El Nuevo Mundo is a Mexican chain of 11 department stores dating back to its first store opened in 1877 in Mexico City.

==History==
During the mid-1800s in Mexico City, small shops, known as cajones (boxes, trunks, drawers), began to appear, selling quality and fashionable clothes and fabrics to the growing Mexican high-end market, which for customers had prior to then meant either traveling to Europe or waiting months for ships from the Old World to arrive with advertised goods. In 1877 the Spaniard Don Bernardo García Robes y Ordoñez founded El Cajón de El Nuevo Mundo The Trunk/Box/Drawer of The New World on the corner of Capuchinas and 1st Monterilla, today Venustiano Carranza and 5 de Febrero streets, in the Historic center of Mexico City. The store sold high-quality fabrics, hats and millinery, women's clothing and perfumes imported from Europe, since the Mexican manufacturing industry was just beginning.

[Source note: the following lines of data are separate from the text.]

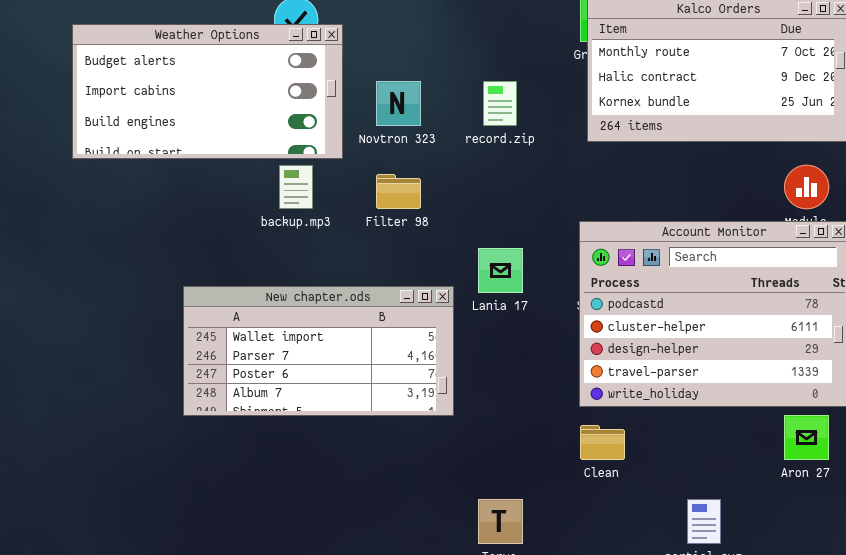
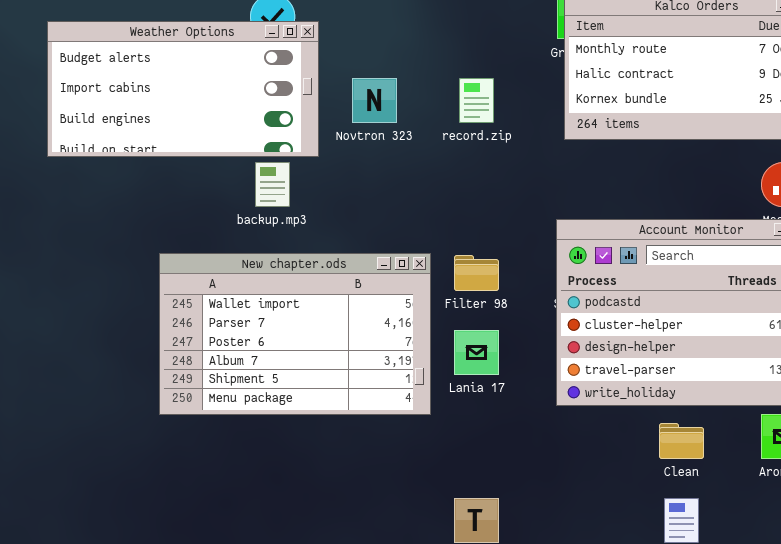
Filter 98: [376,174,421,209] -> [454,255,499,291], moved
Lania 17: [478,248,523,293] -> [454,330,499,375], moved
New chapter.ods: [183,286,454,416] -> [159,253,431,415], resized
Clean: [580,425,625,460] -> [659,423,704,459], moved

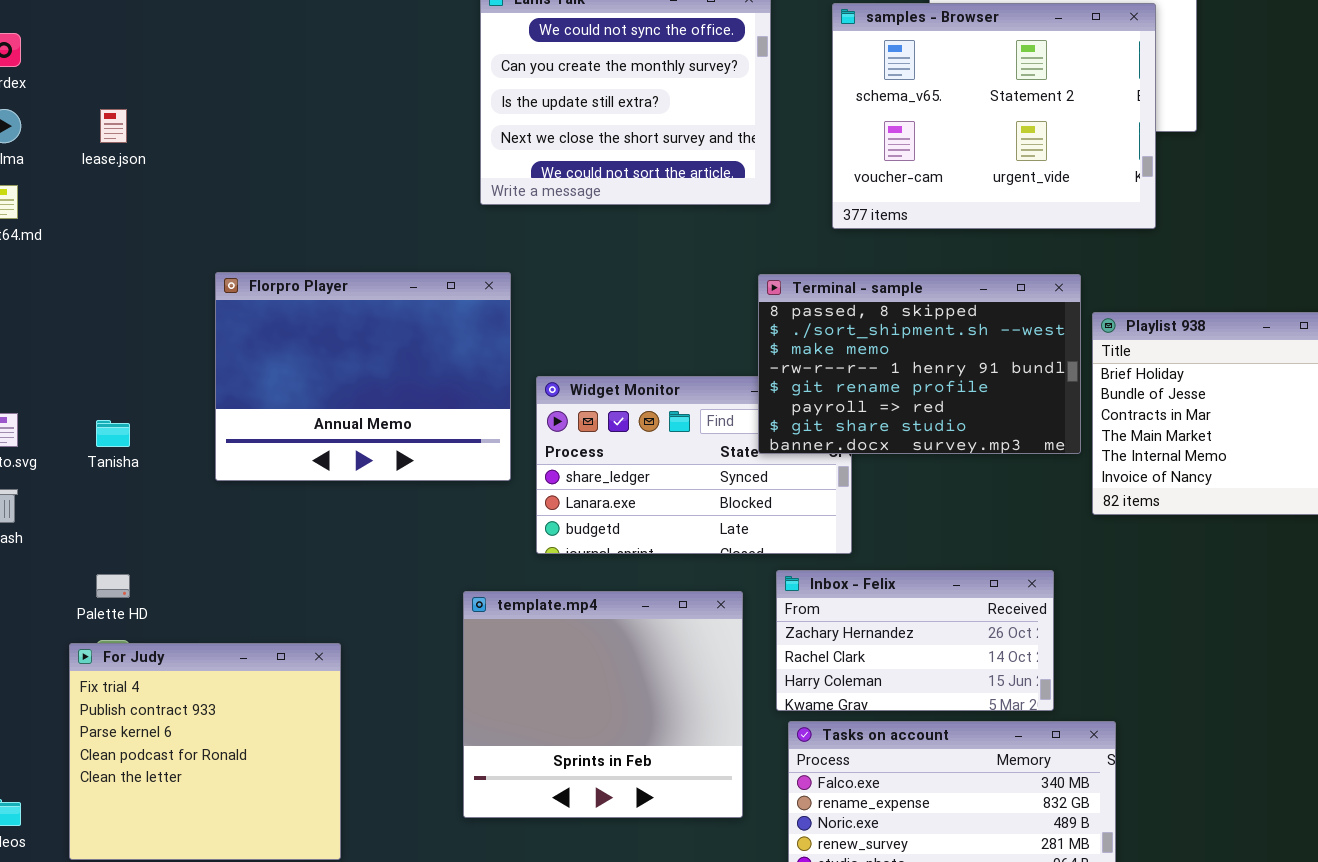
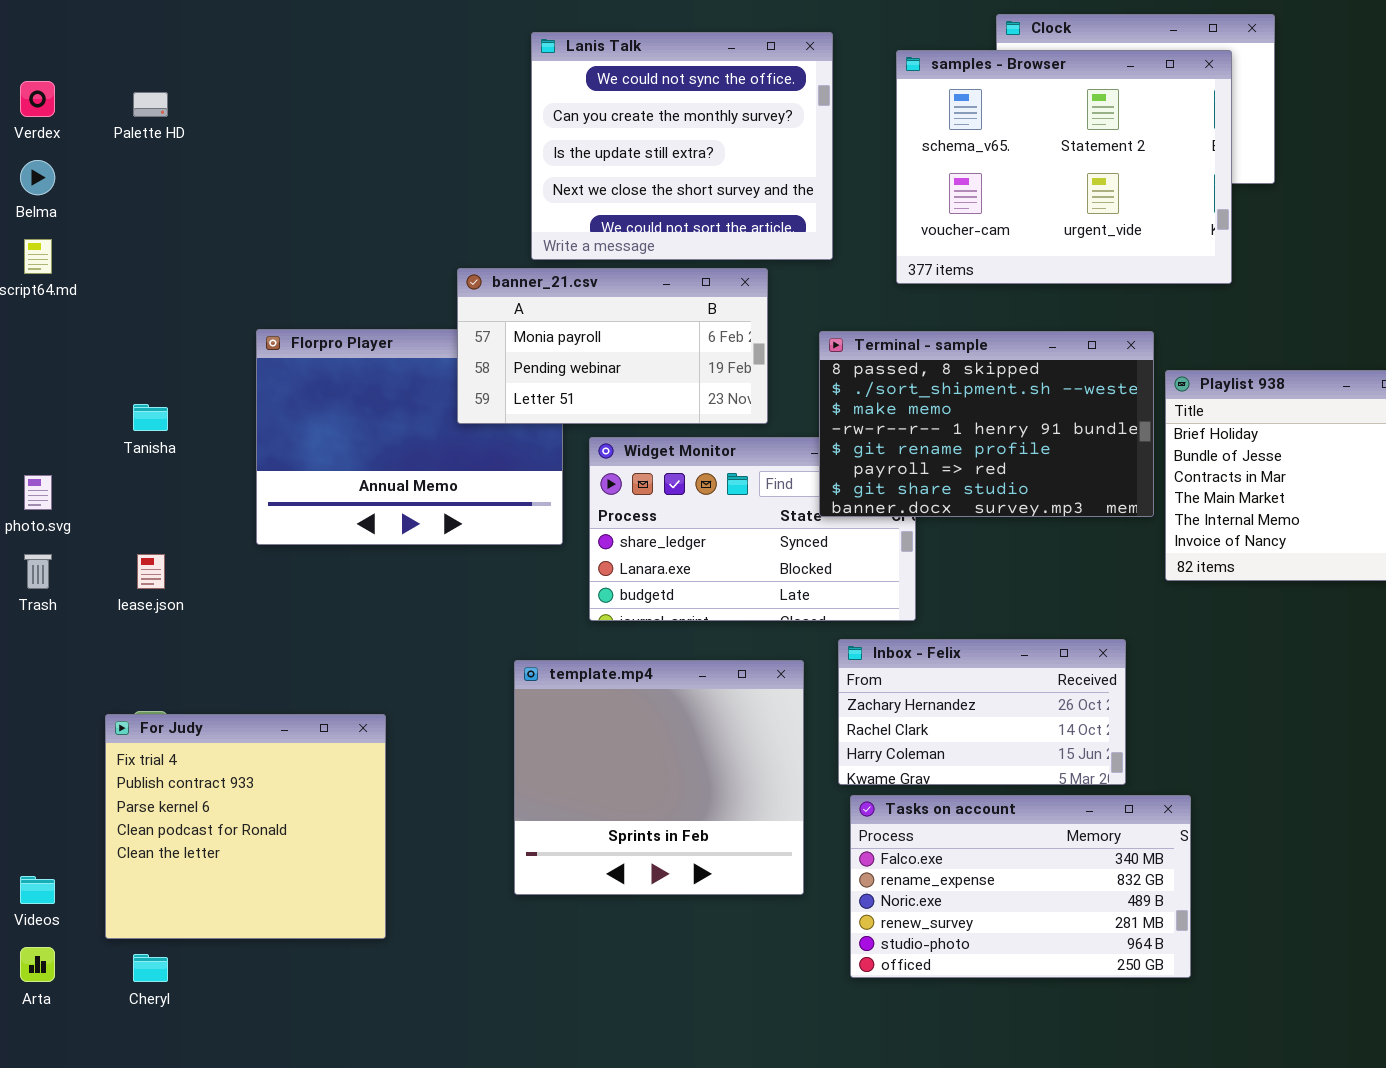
lease.json: [100,109,127,143] -> [137,554,165,589], moved
banner_21.csv: none -> [457,268,768,424], opened
Tanisha: [96,420,130,447] -> [133,404,168,431], moved
Palette HD: [96,574,130,598] -> [133,92,168,117], moved

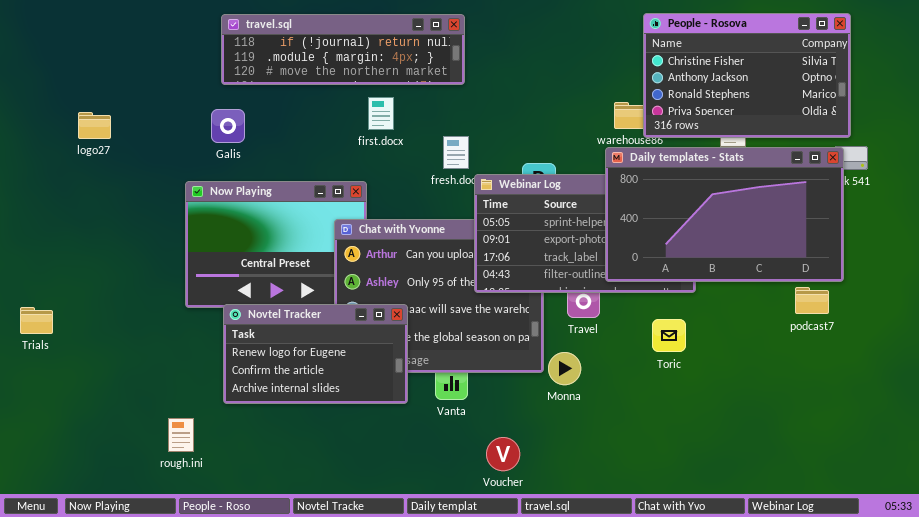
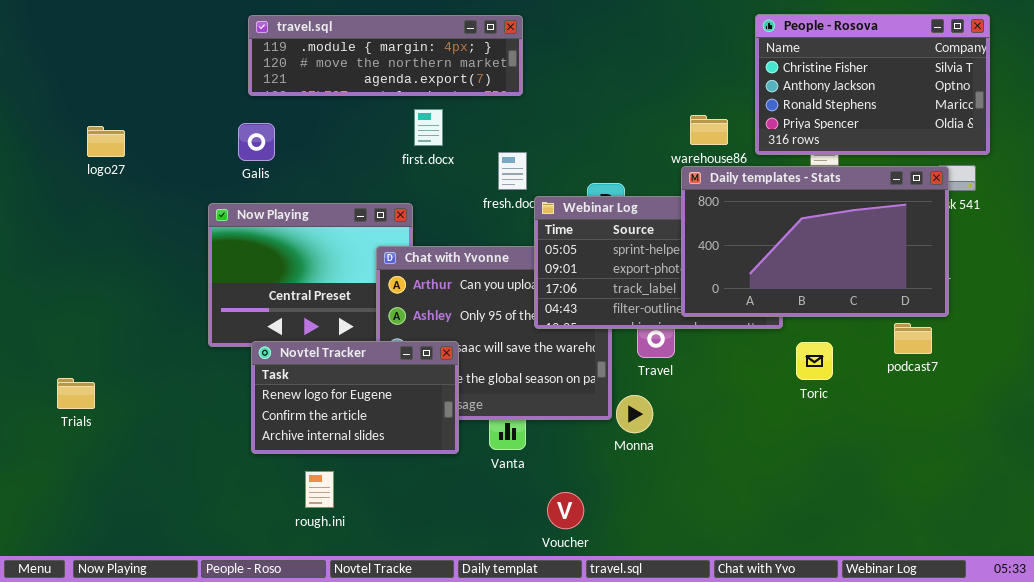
People - Rosova: [643,13,851,138] -> [755,14,990,155], moved
travel.sql: [221,14,465,85] -> [248,15,523,96], scrolled down 1 row
Trials: [20,307,53,334] -> [57,378,95,409], moved
Toric: [652,319,686,352] -> [796,342,833,380], moved
rough.ini: [168,418,194,452] -> [305,471,334,508], moved

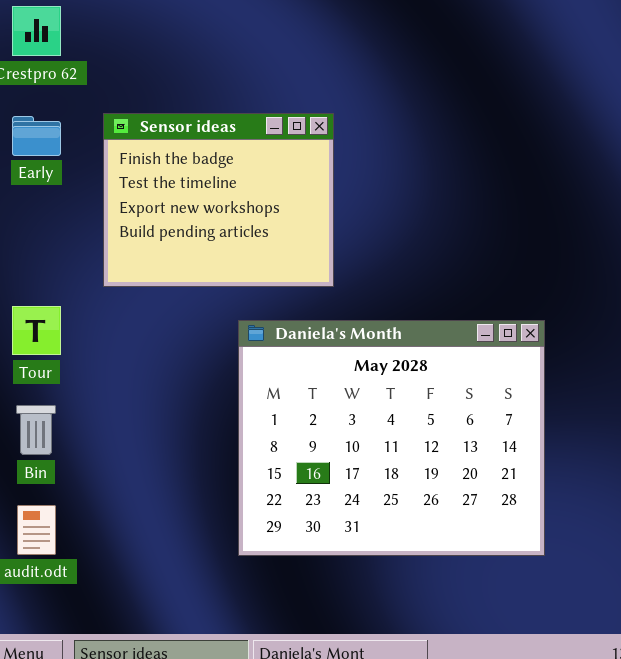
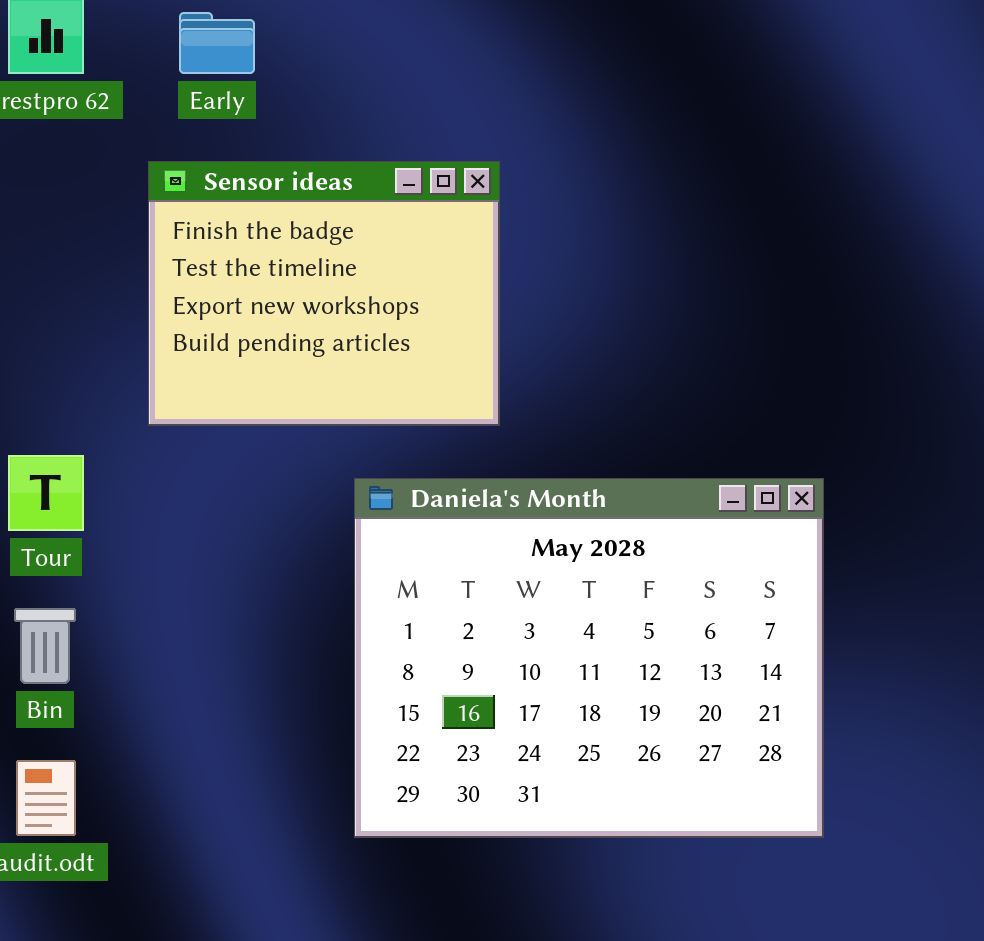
Early: [12,116,61,156] -> [179,12,255,74], moved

In 1910, the year that the Mexican revolution began, the company that became El Nuevo Mundo Mexico S.A. was incorporated. In 1949 the company opened a branch in Guadalajara, branded Almacenes Colón, but changed in 1963 to El Nuevo Mundo Guadalajara. In 1956 it opened a branch in Monterrey on Padre Mier Street which was expanded over time to the current area of 10,000 square meters.

==Products==
Product lines include apparel and footwear for men, women and children, fabrics, curtains, decoration, household items, home appliances, and haberdashery.

==Stores==
El Nuevo Mundo stores are located in:

| El Nuevo Mundo department stores |  |  | Mundara dept. store | Shoe store |
|---|---|---|---|---|
| Acapulco; Cuernavaca; Guadalajara, Downtown; Mexico City, Historic Center, Venustiano Carranza St.; | Monterrey Downtown Monterrey; San Pedro Garza García; Guadalupe; ; | Veracruz; Querétaro; Tampico; | Guadalajara, Plaza del Sol; | Monterrey; |

The chain also has a fabric distribution center.